Electrical Properties Tomography Based on $B_{{1}}$ Maps in MRI: Principles, Applications, and Challenges.

作者信息

Liu Jiaen, Wang Yicun, Katscher Ulrich, He Bin

出版信息

IEEE Trans Biomed Eng. 2017 Nov;64(11):2515-2530. doi: 10.1109/TBME.2017.2725140. Epub 2017 Aug 21.

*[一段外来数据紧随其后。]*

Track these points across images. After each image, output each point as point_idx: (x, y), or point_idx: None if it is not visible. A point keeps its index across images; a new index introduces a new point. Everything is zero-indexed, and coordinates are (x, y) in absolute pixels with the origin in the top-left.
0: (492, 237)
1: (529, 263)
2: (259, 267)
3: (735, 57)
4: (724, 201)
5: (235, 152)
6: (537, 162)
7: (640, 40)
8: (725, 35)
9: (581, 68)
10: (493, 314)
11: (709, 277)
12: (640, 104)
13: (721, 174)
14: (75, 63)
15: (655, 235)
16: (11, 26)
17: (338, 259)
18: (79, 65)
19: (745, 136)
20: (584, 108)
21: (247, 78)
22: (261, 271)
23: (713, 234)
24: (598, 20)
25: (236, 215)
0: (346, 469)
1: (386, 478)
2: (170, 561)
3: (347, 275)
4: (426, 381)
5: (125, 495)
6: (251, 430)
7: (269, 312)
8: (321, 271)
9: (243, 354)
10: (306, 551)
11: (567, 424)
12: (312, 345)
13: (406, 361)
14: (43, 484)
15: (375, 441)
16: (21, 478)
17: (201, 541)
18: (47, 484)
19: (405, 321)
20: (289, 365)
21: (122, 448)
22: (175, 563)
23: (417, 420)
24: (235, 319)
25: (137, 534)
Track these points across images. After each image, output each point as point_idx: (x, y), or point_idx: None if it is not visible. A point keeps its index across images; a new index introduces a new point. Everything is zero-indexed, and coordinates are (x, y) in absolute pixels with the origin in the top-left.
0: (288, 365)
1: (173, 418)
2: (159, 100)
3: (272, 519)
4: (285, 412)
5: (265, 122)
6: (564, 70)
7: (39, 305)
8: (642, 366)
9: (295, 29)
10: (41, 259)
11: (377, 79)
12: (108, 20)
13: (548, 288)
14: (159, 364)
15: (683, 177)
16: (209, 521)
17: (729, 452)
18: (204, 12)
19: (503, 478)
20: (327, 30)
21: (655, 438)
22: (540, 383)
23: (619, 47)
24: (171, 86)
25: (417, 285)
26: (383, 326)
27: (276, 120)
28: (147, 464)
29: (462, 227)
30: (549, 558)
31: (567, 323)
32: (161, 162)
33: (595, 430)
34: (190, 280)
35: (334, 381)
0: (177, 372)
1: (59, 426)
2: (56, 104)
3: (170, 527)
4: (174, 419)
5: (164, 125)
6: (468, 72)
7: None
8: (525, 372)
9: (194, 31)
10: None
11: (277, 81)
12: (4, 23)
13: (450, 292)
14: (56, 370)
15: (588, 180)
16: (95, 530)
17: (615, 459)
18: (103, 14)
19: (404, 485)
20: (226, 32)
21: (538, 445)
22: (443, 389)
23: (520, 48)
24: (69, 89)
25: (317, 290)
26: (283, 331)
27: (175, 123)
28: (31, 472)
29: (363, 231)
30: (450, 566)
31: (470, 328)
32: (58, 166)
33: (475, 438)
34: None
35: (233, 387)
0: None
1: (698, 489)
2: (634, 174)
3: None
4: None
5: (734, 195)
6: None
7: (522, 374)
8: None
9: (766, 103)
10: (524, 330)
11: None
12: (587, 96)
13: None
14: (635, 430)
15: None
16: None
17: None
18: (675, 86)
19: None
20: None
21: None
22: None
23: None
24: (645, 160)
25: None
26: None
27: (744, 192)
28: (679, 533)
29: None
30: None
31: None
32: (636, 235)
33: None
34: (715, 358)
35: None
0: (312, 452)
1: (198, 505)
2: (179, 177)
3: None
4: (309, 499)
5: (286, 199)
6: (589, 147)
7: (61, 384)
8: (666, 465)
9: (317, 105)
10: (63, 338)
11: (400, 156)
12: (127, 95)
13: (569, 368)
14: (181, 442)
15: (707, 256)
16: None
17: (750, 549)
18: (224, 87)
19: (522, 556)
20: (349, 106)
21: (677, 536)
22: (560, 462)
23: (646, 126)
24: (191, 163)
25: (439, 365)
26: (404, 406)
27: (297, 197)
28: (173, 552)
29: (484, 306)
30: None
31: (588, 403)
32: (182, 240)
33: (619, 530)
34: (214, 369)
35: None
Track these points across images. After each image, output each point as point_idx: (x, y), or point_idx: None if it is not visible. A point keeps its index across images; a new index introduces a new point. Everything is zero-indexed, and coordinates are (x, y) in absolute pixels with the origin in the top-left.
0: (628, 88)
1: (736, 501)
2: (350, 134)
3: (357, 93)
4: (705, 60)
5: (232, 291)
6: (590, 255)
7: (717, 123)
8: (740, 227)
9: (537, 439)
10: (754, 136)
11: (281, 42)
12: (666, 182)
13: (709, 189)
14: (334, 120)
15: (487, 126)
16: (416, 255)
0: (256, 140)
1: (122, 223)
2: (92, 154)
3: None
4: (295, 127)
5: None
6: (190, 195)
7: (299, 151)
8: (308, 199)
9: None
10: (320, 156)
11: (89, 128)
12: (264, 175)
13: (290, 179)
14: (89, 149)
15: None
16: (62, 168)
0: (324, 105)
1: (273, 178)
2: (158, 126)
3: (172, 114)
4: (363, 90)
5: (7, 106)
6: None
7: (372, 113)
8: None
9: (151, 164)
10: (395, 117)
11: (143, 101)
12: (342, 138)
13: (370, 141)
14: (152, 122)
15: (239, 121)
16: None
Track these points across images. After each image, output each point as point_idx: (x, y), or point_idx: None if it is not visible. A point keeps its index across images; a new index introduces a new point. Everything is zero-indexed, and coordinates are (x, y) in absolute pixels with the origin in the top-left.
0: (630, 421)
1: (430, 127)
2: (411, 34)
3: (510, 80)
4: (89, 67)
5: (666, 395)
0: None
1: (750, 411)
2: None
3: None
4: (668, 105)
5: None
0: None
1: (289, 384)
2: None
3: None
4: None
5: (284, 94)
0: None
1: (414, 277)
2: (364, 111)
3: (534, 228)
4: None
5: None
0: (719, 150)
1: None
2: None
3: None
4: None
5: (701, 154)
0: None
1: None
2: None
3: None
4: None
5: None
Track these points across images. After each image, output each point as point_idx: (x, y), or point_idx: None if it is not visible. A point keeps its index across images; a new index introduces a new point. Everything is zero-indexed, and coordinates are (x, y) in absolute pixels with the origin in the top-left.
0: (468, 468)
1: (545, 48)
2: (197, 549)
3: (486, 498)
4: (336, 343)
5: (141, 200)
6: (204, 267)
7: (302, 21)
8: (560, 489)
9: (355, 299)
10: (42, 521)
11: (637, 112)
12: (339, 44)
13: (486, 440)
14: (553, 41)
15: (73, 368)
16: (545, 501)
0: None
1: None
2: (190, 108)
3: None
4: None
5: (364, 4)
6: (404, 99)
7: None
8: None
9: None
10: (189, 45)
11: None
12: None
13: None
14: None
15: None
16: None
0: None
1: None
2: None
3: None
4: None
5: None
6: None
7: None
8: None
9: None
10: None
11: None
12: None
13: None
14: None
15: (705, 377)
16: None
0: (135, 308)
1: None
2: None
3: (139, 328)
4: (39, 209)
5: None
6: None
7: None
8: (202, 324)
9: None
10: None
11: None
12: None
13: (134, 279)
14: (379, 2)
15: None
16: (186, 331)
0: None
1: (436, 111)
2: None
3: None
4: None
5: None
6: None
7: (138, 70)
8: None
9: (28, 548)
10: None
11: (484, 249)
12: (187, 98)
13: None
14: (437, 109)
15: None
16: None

DOI:10.1109/TBME.2017.2725140

PMID:28829299

原文链接:https://pmc.ncbi.nlm.nih.gov/articles/PMC5675043/

Abstract

OBJECTIVE

The purpose is to provide a comprehensive review of the electrical properties tomography (EPT) technique, which was introduced to image the electrical properties (EPs) of tissue noninvasively by exploiting the measured field data of MRI.

METHODS

We reviewed the principle of EPT, reconstruction methods, biomedical applications such as tumor imaging, and existing challenges. As a key application of EPT, the estimation of specific absorption rate (SAR) due to MRI was discussed in the background of elevated risk of tissue heating at high field.

RESULTS AND CONCLUSION

Since the originally proposed local, homogeneous Helmholtz equation-based reconstruction algorithm, advanced EPT algorithms have emerged to address the challenges of EPT, including reconstruction error near tissue boundaries, noise sensitivity, inaccurate phase estimation, and elimination of the unmeasurable component, along with demonstrations of in vivo experiments. EPT techniques have been applied to investigate EPs of both healthy and pathological tissues in vivo and factors contributing to various EP value, including sodium, water content, etc. More studies are anticipated to consolidate the current findings. EPT-based subject-specific SAR estimation has led to in vivo demonstration of its feasibility and prediction of temperature increase of phantom during MRI scans merely using measured data.

SIGNIFICANCE

EPT has the advantage of high resolution and practical feasibility in a clinical setup for imaging the biomedically interesting EPs of tissue in the radiofrequency range. EPT-based SAR estimation is another promising topic for predicting tissue heating of individual subjects during a specific MRI scan.

摘要

目的

旨在对电阻抗断层成像（EPT）技术进行全面综述，该技术通过利用磁共振成像（MRI）的测量场数据对组织的电阻抗特性进行无创成像。

方法

我们回顾了EPT的原理、重建方法、肿瘤成像等生物医学应用以及现存挑战。作为EPT的一项关键应用，在高场下组织发热风险增加的背景下，讨论了MRI引起的比吸收率（SAR）的估计。

结果与结论

自最初提出基于局部、均匀亥姆霍兹方程的重建算法以来，先进的EPT算法不断涌现，以应对EPT面临的挑战，包括组织边界附近的重建误差、噪声敏感性、相位估计不准确以及不可测量分量的消除，同时还展示了体内实验。EPT技术已被应用于研究健康和病理组织在体内的电阻抗特性以及导致各种电阻抗值的因素，包括钠、含水量等。预计会有更多研究来巩固当前的研究结果。基于EPT的个体特异性SAR估计已在体内证明了其可行性，并仅使用测量数据预测了MRI扫描期间体模的温度升高。

意义

EPT在临床环境中对射频范围内组织的生物医学相关电阻抗特性进行成像具有高分辨率和实际可行性的优势。基于EPT的SAR估计是预测特定MRI扫描期间个体受试者组织发热的另一个有前景的课题。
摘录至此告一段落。